Es gibt verschiedene Gründe, warum sich viele Verbraucher dafür entscheiden, sich am Brotbacken zu versuchen. Zum einen verbindet man mit dem Brotbacken eine Handwerkskunst, die nicht jeder kann. Brot kommt in der Regel vom Bäcker. Ein gutes Brot zu Hause zu backen, verbinden viele Menschen mit einem gewissen Geschick oder Talent. Das selbst gebackene Brot zu essen, ist ein besonderes Erlebnis. Bei einem gekauften Brot sitzt man weniger gespannt am Abendbrottisch und freut sich auf den ersten Bissen, da es sich eher um etwas Gewöhnliches handelt. Beim Brot, was selbst gebacken wurde, entsteht eine größere Wertschätzung für das fertige Produkt, auch weil der Arbeitsaufwand selbst erlebt wurde. Außerdem kommt man eventuell so in den Genuss von verschiedenen Brotsorten, durch die Lust am Ausprobieren.

Ausgewählte Rezepte

3 Zutaten reichen im Prinzip aus, um einen Brotteig zu rühren und Brot selber zu backen. Mit Mehl, Trockenhefe und Salz lässt sich ein Basisteig herstellen, der durch andere Zutaten ergänzt und variiert werden kann. Das Mehl kann beliebig ersetzt werden, je nachdem, ob man Weizen, Roggen oder Dinkelmehl bevorzugt. Außerdem bieten z. B. Sonnenblumenkerne, Kürbiskerne, Leinsamen etc. verschiedene Ideen, um das Brot etwas aufzupeppen.
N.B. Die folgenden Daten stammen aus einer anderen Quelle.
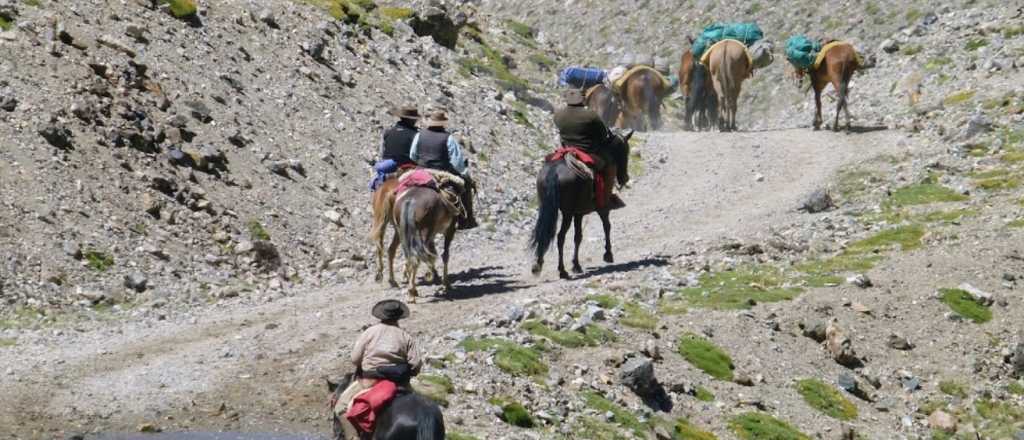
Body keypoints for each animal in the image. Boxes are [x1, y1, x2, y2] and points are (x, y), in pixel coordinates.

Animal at [532, 128, 626, 278]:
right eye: (625, 151)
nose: (624, 178)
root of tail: (554, 172)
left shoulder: (579, 213)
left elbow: (578, 237)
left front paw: (576, 265)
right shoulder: (602, 207)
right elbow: (606, 226)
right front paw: (608, 254)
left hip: (547, 208)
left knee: (544, 233)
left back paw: (538, 265)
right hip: (567, 213)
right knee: (560, 236)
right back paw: (562, 270)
Für ein schnelles, veganes Brot, was ohne Gehzeit gelingt, eignet sich z. B. ein schnelles Kastenbrot aus 400 Gramm Mehl, 1 Packung Backpulver, 1 Teelöffel Salz und je nach Geschmack z. B. 1 Teelöffel Leinsamen o. ä. 2 Esslöffel Öl und 375 ml Wasser kommen noch dazu. Mit einem Knethaken werden die Zutaten gut vermischt. Der Teig kommt in eine gefettete Kastenform und bleibt bei 200 Grad 50 Minuten im Ofen. Bei allen Broten ist es wichtig, eine feuerfeste Schale mit Wasser mit in den Ofen zu geben.

Klassisches Bauernbrot gelingt mit Mehl, Brotgewürz, Zucker, Salz, Wasser, Trockenhefe und etwas Mehl zur Verarbeitung. Der mit Wasser bestrichene Laib wird für 15 Minuten angebacken und backt anschließend noch ca. 40 Minuten bei 200 Grad Ober- und Unterhitze. Die Kruste wird besonders knusprig dabei. Wer auf Getreide verzichtet, für den eignet sich das sogenannte Paläo-Brot. Bei dieser Brotsorte werden hauptsächlich Nusssorten verwendet. Mandeln, Haselnüsse und diverse Kerne, z. B. Sonnenblumenkerne, kommen beim Paläobrot zum Einsatz, genauso wie Olivenöl oder geschmolzenes Kokosöl.

Große Vielfalt

Sein Brot selber backen, kann sich als regelrechtes Hobby gestalten, wenn man gerne ausprobiert und kombiniert. Es bietet sich eine große Palette verschiedener Sorten, die auch für alle Geschmäcker oder Ernährungsrichtungen etwas dabei hat.